• [Work instructions]: Retype the following records exactly and exclude the pictures.

Start of Dataset excerpts

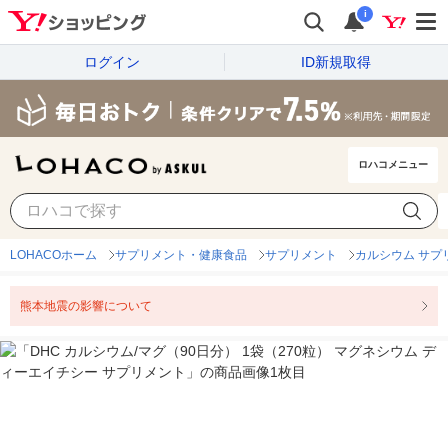
i
ログイン
ID新規取得
ロハコメニュー
LOHACOホーム
サプリメント・健康食品
サプリメント
カルシウム サプ
熊本地震の影響について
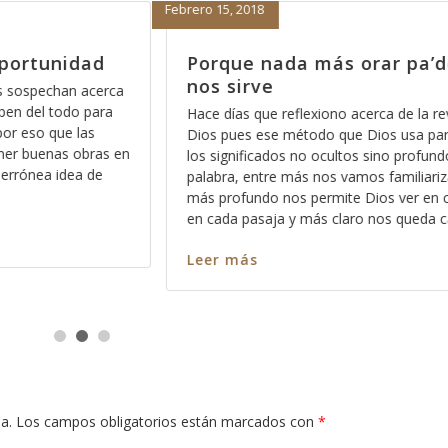
Febrero 14, 2018
r pa’dentro no
Porque no es una opción
porque es inevitable
 de la revelación de
Por alguna razón cuando pensamos
s usa para mostrarnos
Dios, antes de que venga a nuestr
o profundos de la
estar con Dios, nos asalta el pens
amiliarizando con ella,
nuestro pecado y vemos difícil el h
ver en cada versículo y
vemos difícil el hecho de estar a la “
s queda cada mensaje y
situación como para ser aceptos de
Leer más
a.
Los campos obligatorios están marcados con
*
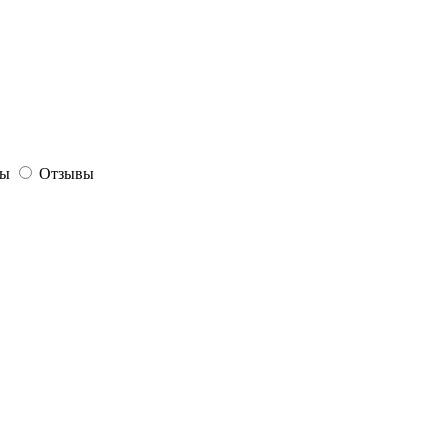
сы
Отзывы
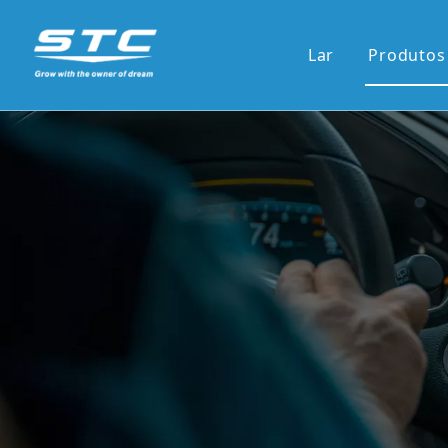
Lar
Produtos
Venda
13.1'S
12.3'S
Tela d
Tela ve
7'pain
9'/10'
Novas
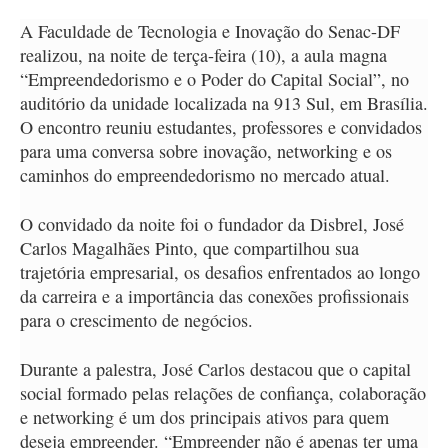
A Faculdade de Tecnologia e Inovação do Senac-DF
realizou, na noite de terça-feira (10), a aula magna
“Empreendedorismo e o Poder do Capital Social”, no
auditório da unidade localizada na 913 Sul, em Brasília.
O encontro reuniu estudantes, professores e convidados
para uma conversa sobre inovação, networking e os
caminhos do empreendedorismo no mercado atual.
O convidado da noite foi o fundador da Disbrel, José
Carlos Magalhães Pinto, que compartilhou sua
trajetória empresarial, os desafios enfrentados ao longo
da carreira e a importância das conexões profissionais
para o crescimento de negócios.
Durante a palestra, José Carlos destacou que o capital
social formado pelas relações de confiança, colaboração
e networking é um dos principais ativos para quem
deseja empreender. “Empreender não é apenas ter uma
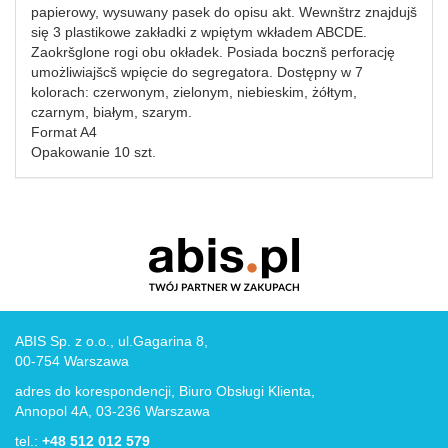
papierowy, wysuwany pasek do opisu akt. Wewnštrz znajdujš
się 3 plastikowe zakładki z wpiętym wkładem ABCDE.
Zaokršglone rogi obu okładek. Posiada bocznš perforację
umożliwiajšcš wpięcie do segregatora. Dostępny w 7
kolorach: czerwonym, zielonym, niebieskim, żółtym,
czarnym, białym, szarym.
Format A4
Opakowanie 10 szt.
ABIS Sp. z o.o., ul.Gagarina 8,
00-754 Warszawa
adres do korespondencji, Biuro Obsługi Klienta,
Annopol 4A, 03-236 Warszawa
tel.:
+48 512 012 579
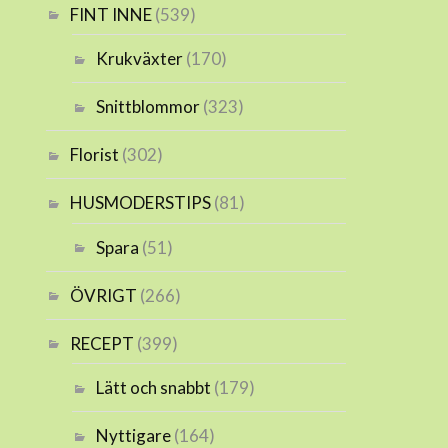
FINT INNE
(539)
Krukväxter
(170)
Snittblommor
(323)
Florist
(302)
HUSMODERSTIPS
(81)
Spara
(51)
ÖVRIGT
(266)
RECEPT
(399)
Lätt och snabbt
(179)
Nyttigare
(164)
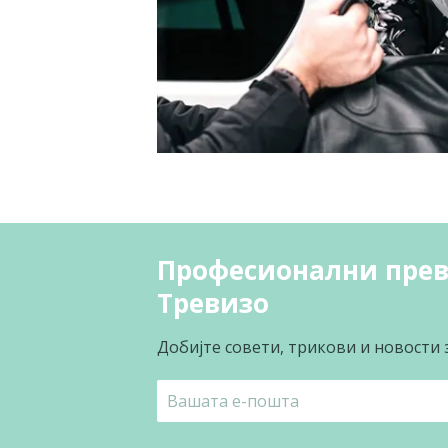
Професионални прев
Тревизо
Добијте совети, трикови и новости 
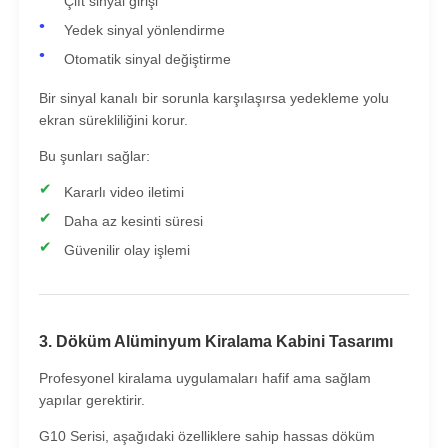
Çift sinyal girişi
Yedek sinyal yönlendirme
Otomatik sinyal değiştirme
Bir sinyal kanalı bir sorunla karşılaşırsa yedekleme yolu
ekran sürekliliğini korur.
Bu şunları sağlar:
Kararlı video iletimi
Daha az kesinti süresi
Güvenilir olay işlemi
3. Döküm Alüminyum Kiralama Kabini Tasarımı
Profesyonel kiralama uygulamaları hafif ama sağlam
yapılar gerektirir.
G10 Serisi, aşağıdaki özelliklere sahip hassas döküm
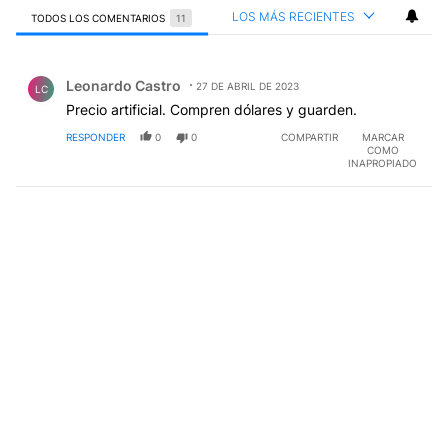
LOS MÁS RECIENTES
TODOS LOS COMENTARIOS
11
Todos los comentarios
Comentario de Leonardo Castro.
Leonardo Castro
27 DE ABRIL DE 2023
LC
Precio artificial. Compren dólares y guarden.
RESPONDER
0
0
COMPARTIR
MARCAR
COMO
INAPROPIADO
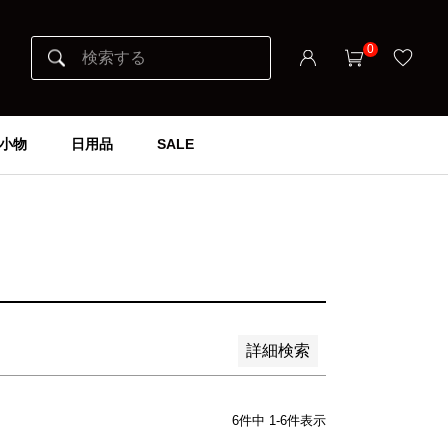
0
小物
日用品
SALE
詳細検索
6
件中
1
-
6
件表示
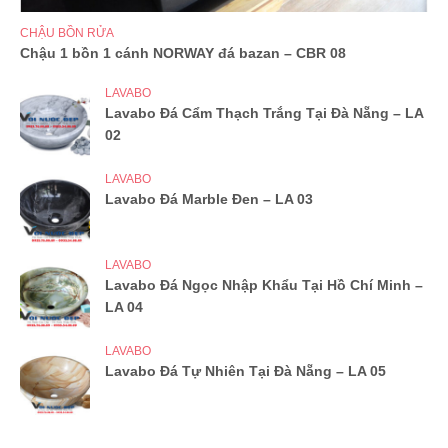
CHẬU BỒN RỬA
Chậu 1 bồn 1 cánh NORWAY đá bazan – CBR 08
LAVABO
Lavabo Đá Cẩm Thạch Trắng Tại Đà Nẵng – LA
02
LAVABO
Lavabo Đá Marble Đen – LA 03
LAVABO
Lavabo Đá Ngọc Nhập Khẩu Tại Hồ Chí Minh –
LA 04
LAVABO
Lavabo Đá Tự Nhiên Tại Đà Nẵng – LA 05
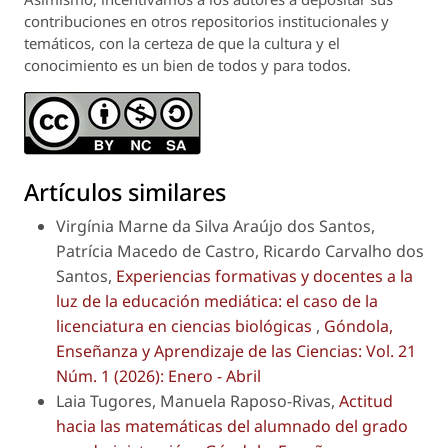
contribuciones en otros repositorios institucionales y
temáticos, con la certeza de que la cultura y el
conocimiento es un bien de todos y para todos.
Artículos similares
Virgínia Marne da Silva Araújo dos Santos,
Patrícia Macedo de Castro, Ricardo Carvalho dos
Santos,
Experiencias formativas y docentes a la
luz de la educación mediática: el caso de la
licenciatura en ciencias biológicas
,
Góndola,
Enseñanza y Aprendizaje de las Ciencias: Vol. 21
Núm. 1 (2026): Enero - Abril
Laia Tugores, Manuela Raposo-Rivas,
Actitud
hacia las matemáticas del alumnado del grado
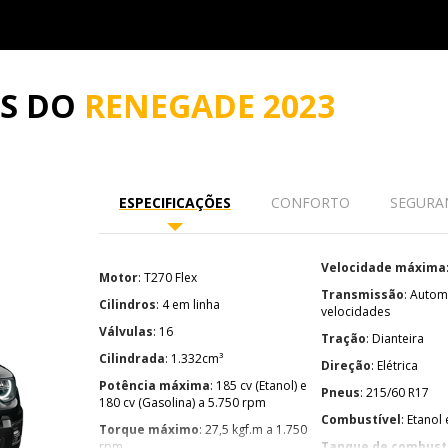
ES DO
RENEGADE 2023
ESPECIFICAÇÕES
CONFORTO
SEGURA
Velocidade máxima
Motor
: T270 Flex
Transmissão
: Automática de 6
Cilindros
: 4 em linha
velocidades
Válvulas
: 16
Tração
: Dianteira
Cilindrada
: 1.332cm³
Direção
: Elétrica
Potência máxima
: 185 cv (Etanol) e
Pneus
: 215/60 R17
180 cv (Gasolina) a 5.750 rpm
Combustível
: Etanol
Torque máximo
: 27,5 kgf.m a 1.750
rpm
Tanque de combust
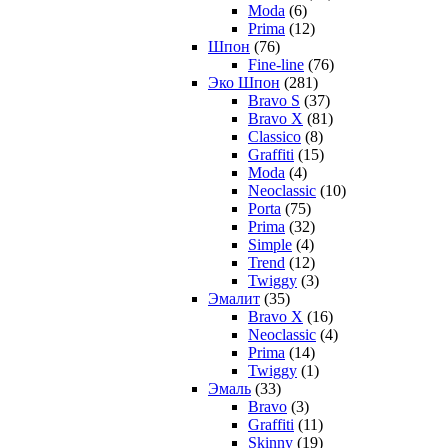
Moda
(6)
Prima
(12)
Шпон
(76)
Fine-line
(76)
Эко Шпон
(281)
Bravo S
(37)
Bravo X
(81)
Classico
(8)
Graffiti
(15)
Moda
(4)
Neoclassic
(10)
Porta
(75)
Prima
(32)
Simple
(4)
Trend
(12)
Twiggy
(3)
Эмалит
(35)
Bravo X
(16)
Neoclassic
(4)
Prima
(14)
Twiggy
(1)
Эмаль
(33)
Bravo
(3)
Graffiti
(11)
Skinny
(19)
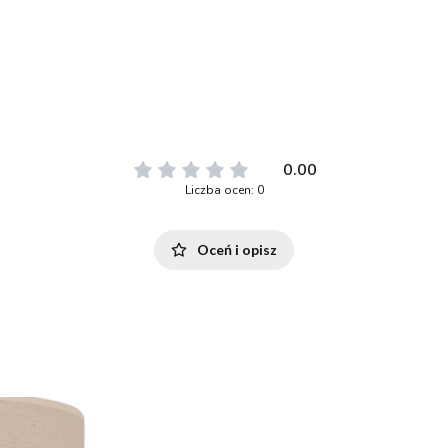
0.00
Liczba ocen: 0
Oceń i opisz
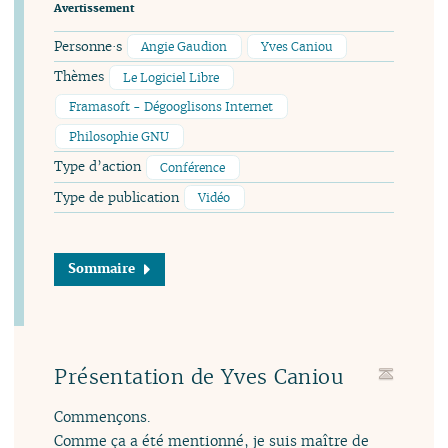
Avertissement
Personne·s
Angie Gaudion
Yves Caniou
Thèmes
Le Logiciel Libre
Framasoft - Dégooglisons Internet
Philosophie GNU
Type d’action
Conférence
Type de publication
Vidéo
Sommaire
Présentation de Yves Caniou
Commençons.
Comme ça a été mentionné, je suis maître de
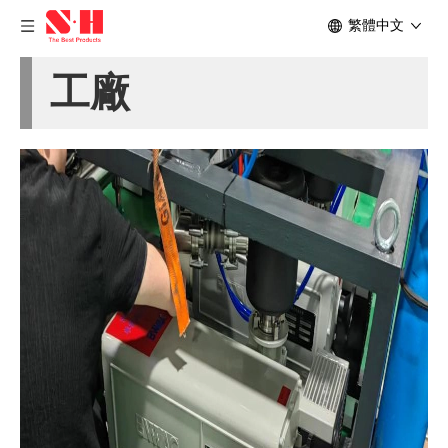
繁體中文
工廠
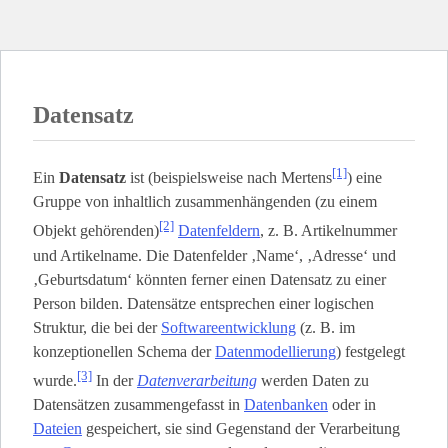
Datensatz
[1]
Ein
Datensatz
ist (beispielsweise nach Mertens
) eine
Gruppe von inhaltlich zusammenhängenden (zu einem
[2]
Objekt gehörenden)
Datenfeldern
, z. B. Artikelnummer
und Artikelname. Die Datenfelder ‚Name‘, ‚Adresse‘ und
‚Geburtsdatum‘ könnten ferner einen Datensatz zu einer
Person bilden. Datensätze entsprechen einer logischen
Struktur, die bei der
Softwareentwicklung
(z. B. im
konzeptionellen Schema der
Datenmodellierung
) festgelegt
[3]
wurde.
In der
Datenverarbeitung
werden Daten zu
Datensätzen zusammengefasst in
Datenbanken
oder in
Dateien
gespeichert, sie sind Gegenstand der Verarbeitung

End of Dataset excerpts

• [Output below]:
i
ログイン
ID新規取得
ロハコメニュー
LOHACOホーム
サプリメント・健康食品
サプリメント
カルシウム サプ
熊本地震の影響について
Febrero 14, 2018
r pa’dentro no
Porque no es una opción
porque es inevitable
 de la revelación de
Por alguna razón cuando pensamos
s usa para mostrarnos
Dios, antes de que venga a nuestr
o profundos de la
estar con Dios, nos asalta el pens
amiliarizando con ella,
nuestro pecado y vemos difícil el h
ver en cada versículo y
vemos difícil el hecho de estar a la “
s queda cada mensaje y
situación como para ser aceptos de
Leer más
a.
Los campos obligatorios están marcados con
*
сы
Отзывы
Lar
Produtos
Venda
13.1'S
12.3'S
Tela d
Tela ve
7'pain
9'/10'
Novas
A Faculdade de Tecnologia e Inovação do Senac-DF
realizou, na noite de terça-feira (10), a aula magna
“Empreendedorismo e o Poder do Capital Social”, no
auditório da unidade localizada na 913 Sul, em Brasília.
O encontro reuniu estudantes, professores e convidados
para uma conversa sobre inovação, networking e os
caminhos do empreendedorismo no mercado atual.
O convidado da noite foi o fundador da Disbrel, José
Carlos Magalhães Pinto, que compartilhou sua
trajetória empresarial, os desafios enfrentados ao longo
da carreira e a importância das conexões profissionais
para o crescimento de negócios.
Durante a palestra, José Carlos destacou que o capital
social formado pelas relações de confiança, colaboração
e networking é um dos principais ativos para quem
deseja empreender. “Empreender não é apenas ter uma
papierowy, wysuwany pasek do opisu akt. Wewnštrz znajdujš
się 3 plastikowe zakładki z wpiętym wkładem ABCDE.
Zaokršglone rogi obu okładek. Posiada bocznš perforację
umożliwiajšcš wpięcie do segregatora. Dostępny w 7
kolorach: czerwonym, zielonym, niebieskim, żółtym,
czarnym, białym, szarym.
Format A4
Opakowanie 10 szt.
ABIS Sp. z o.o., ul.Gagarina 8,
00-754 Warszawa
adres do korespondencji, Biuro Obsługi Klienta,
Annopol 4A, 03-236 Warszawa
tel.:
+48 512 012 579
FINT INNE
(539)
Krukväxter
(170)
Snittblommor
(323)
Florist
(302)
HUSMODERSTIPS
(81)
Spara
(51)
ÖVRIGT
(266)
RECEPT
(399)
Lätt och snabbt
(179)
Nyttigare
(164)
Професионални прев
Тревизо
Добијте совети, трикови и новости 
Çift sinyal girişi
Yedek sinyal yönlendirme
Otomatik sinyal değiştirme
Bir sinyal kanalı bir sorunla karşılaşırsa yedekleme yolu
ekran sürekliliğini korur.
Bu şunları sağlar:
Kararlı video iletimi
Daha az kesinti süresi
Güvenilir olay işlemi
3. Döküm Alüminyum Kiralama Kabini Tasarımı
Profesyonel kiralama uygulamaları hafif ama sağlam
yapılar gerektirir.
G10 Serisi, aşağıdaki özelliklere sahip hassas döküm
LOS MÁS RECIENTES
TODOS LOS COMENTARIOS
11
Todos los comentarios
Comentario de Leonardo Castro.
Leonardo Castro
27 DE ABRIL DE 2023
LC
Precio artificial. Compren dólares y guarden.
RESPONDER
0
0
COMPARTIR
MARCAR
COMO
INAPROPIADO
0
小物
日用品
SALE
詳細検索
6
件中
1
-
6
件表示
CHẬU BỒN RỬA
Chậu 1 bồn 1 cánh NORWAY đá bazan – CBR 08
LAVABO
Lavabo Đá Cẩm Thạch Trắng Tại Đà Nẵng – LA
02
LAVABO
Lavabo Đá Marble Đen – LA 03
LAVABO
Lavabo Đá Ngọc Nhập Khẩu Tại Hồ Chí Minh –
LA 04
LAVABO
Lavabo Đá Tự Nhiên Tại Đà Nẵng – LA 05
contribuciones en otros repositorios institucionales y
temáticos, con la certeza de que la cultura y el
conocimiento es un bien de todos y para todos.
Artículos similares
Virgínia Marne da Silva Araújo dos Santos,
Patrícia Macedo de Castro, Ricardo Carvalho dos
Santos,
Experiencias formativas y docentes a la
luz de la educación mediática: el caso de la
licenciatura en ciencias biológicas
,
Góndola,
Enseñanza y Aprendizaje de las Ciencias: Vol. 21
Núm. 1 (2026): Enero - Abril
Laia Tugores, Manuela Raposo-Rivas,
Actitud
hacia las matemáticas del alumnado del grado
ES DO
RENEGADE 2023
ESPECIFICAÇÕES
CONFORTO
SEGURA
Velocidade máxima
Motor
: T270 Flex
Transmissão
: Automática de 6
Cilindros
: 4 em linha
velocidades
Válvulas
: 16
Tração
: Dianteira
Cilindrada
: 1.332cm³
Direção
: Elétrica
Potência máxima
: 185 cv (Etanol) e
Pneus
: 215/60 R17
180 cv (Gasolina) a 5.750 rpm
Combustível
: Etanol
Torque máximo
: 27,5 kgf.m a 1.750
rpm
Tanque de combust
Moda
(6)
Prima
(12)
Шпон
(76)
Fine-line
(76)
Эко Шпон
(281)
Bravo S
(37)
Bravo X
(81)
Classico
(8)
Graffiti
(15)
Moda
(4)
Neoclassic
(10)
Porta
(75)
Prima
(32)
Simple
(4)
Trend
(12)
Twiggy
(3)
Эмалит
(35)
Bravo X
(16)
Neoclassic
(4)
Prima
(14)
Twiggy
(1)
Эмаль
(33)
Bravo
(3)
Graffiti
(11)
Skinny
(19)
0.00
Liczba ocen: 0
Oceń i opisz
Avertissement
Personne·s
Angie Gaudion
Yves Caniou
Thèmes
Le Logiciel Libre
Framasoft - Dégooglisons Internet
Philosophie GNU
Type d’action
Conférence
Type de publication
Vidéo
Sommaire
Présentation de Yves Caniou
Commençons.
Comme ça a été mentionné, je suis maître de
繁體中文
工廠
Datensatz
[1]
Ein
Datensatz
ist (beispielsweise nach Mertens
) eine
Gruppe von inhaltlich zusammenhängenden (zu einem
[2]
Objekt gehörenden)
Datenfeldern
, z. B. Artikelnummer
und Artikelname. Die Datenfelder ‚Name‘, ‚Adresse‘ und
‚Geburtsdatum‘ könnten ferner einen Datensatz zu einer
Person bilden. Datensätze entsprechen einer logischen
Struktur, die bei der
Softwareentwicklung
(z. B. im
konzeptionellen Schema der
Datenmodellierung
) festgelegt
[3]
wurde.
In der
Datenverarbeitung
werden Daten zu
Datensätzen zusammengefasst in
Datenbanken
oder in
Dateien
gespeichert, sie sind Gegenstand der Verarbeitung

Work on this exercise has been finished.